Fantasia Fest 2021 Review: God Works In Mysterious Ways in Mark O’Brien’s “The Righteous”

“Always know in which direction you’re praying,” a priest tells Frederic Mason (Henry Czerny), a bit too late in “The Righteous.” A former man of the cloth himself, Frederic doesn’t underestimate the power of prayer, though he’s had his faith shaken of late, recently burying his young daughter Joanie and in visiting what was once a place of comfort where he could fall back on God’s plan, there is only confusion when nothing makes sense any more. It isn’t exactly an unfamiliar spot for Frederic, who decided to leave both the calling and his community up north a decade earlier when he fell in love with the newly widowed Ethel (Mimi Kuzyk) not necessarily knowing what the path ahead would look like, and for actor/writer/director Mark O’Brien, there is a knowledge he isn’t exactly reinventing the wheel when considering Frederic at odds with the gospel he once preached so feverishly, yet it feels like new territory when the ground trembles in “The Righteous” with the team behind it every bit as assured in their steps as the characters on screen are unsteady.

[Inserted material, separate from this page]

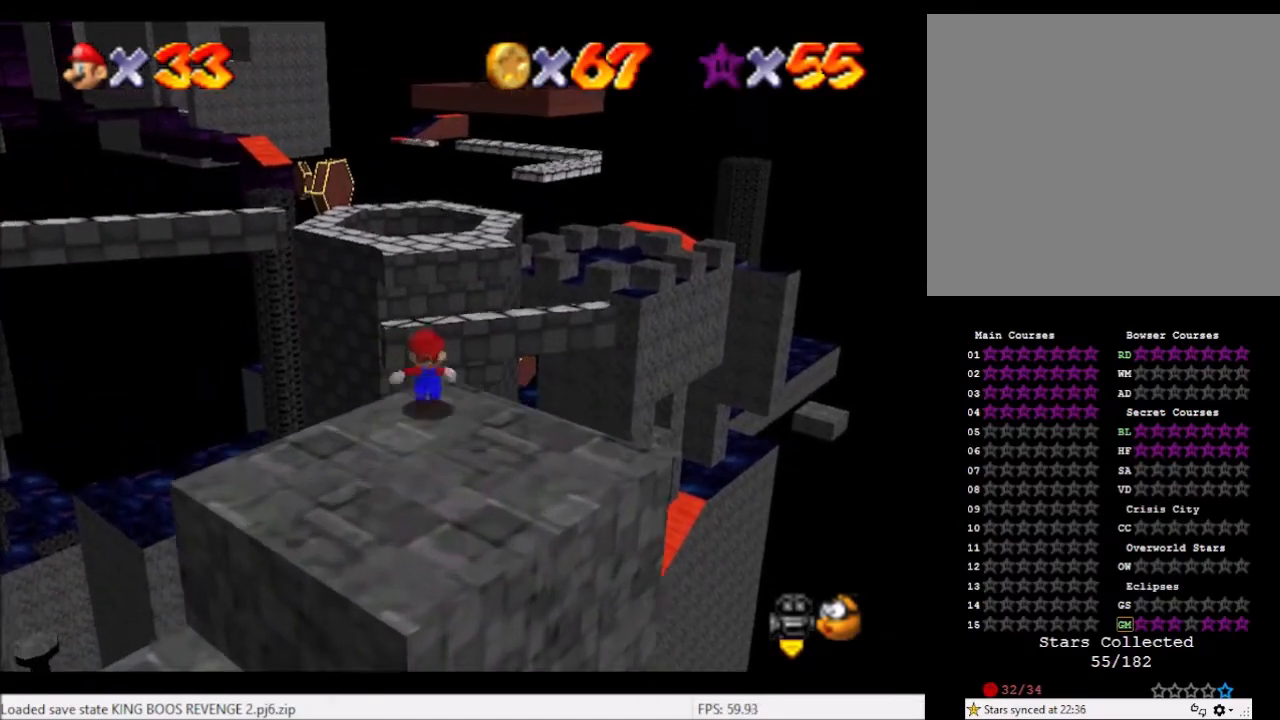
{"buttons": ["L2"], "left_stick": "up", "right_stick": "center", "events": [[34, "L2", "down"], [100, "A", "down"], [234, "A", "up"]]}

Frederic and Ethel together actually appear at peace when they’re first introduced, even if they are grieving over the unseen Joanie, who still fills their house with her empty bed and unused swing set that sits outside. The two retired to a quiet life years ago, making the silence something they’re accustomed to even when undesired and a belief that they are part of a grander design continues to lead them through their days as they deal with considerable grief, a trust that extends itself to welcoming in a stranger (O’Brien) who stumbles into their yard without any good explanation in the dead of night. O’Brien, who has perfected the art of playing a slippery straight man as an actor with seemingly benign significant others in “Ready Or Not” and the series “Halt and Catch Fire” where a lot more was going on below the surface, has more than enough charisma for Frederic to take him in, better judgment aside, but as a writer, he impresses with a perverse logic that the stranger who comes to be known as Aaron can crack open the door with more than his Southern charm, inserting himself into Frederic and Ethel’s lives perhaps not in place of the daughter they’ve lost, but as someone who they can talk to about her without any baggage.

Soon enough, Ethel is making pancakes for Aaron in the morning, but it turns out that he wants something in return, building all sorts of shades of grey into the stark black-and-white thriller. Like the Masons’ turn-of-the-century home, the trappings are classical in “The Righteous,” with its organ-infused score and chiaroscuro lighting, but the central idea of it is subversively modern when the notion of an otherworldly pull can move in two directions, not exactly framed as a battle between good and evil, but as a some sort of spiritual equilibrium. Czerny, who has long relished characters who project a smug arrogance, nimbly exposes cracks in the armor here as he contends with Aaron’s request and while the film rarely leaves the house, it feels far bigger as Frederic has a truly dark night of the soul. While not everyone may like the answers they get to their prayers in O’Brien’s blistering thriller, “The Righteous” indeed feels like a gift from above.

“The Righteous” will screen virtually through Fantasia Fest on August 18th beginning at 9 pm EST.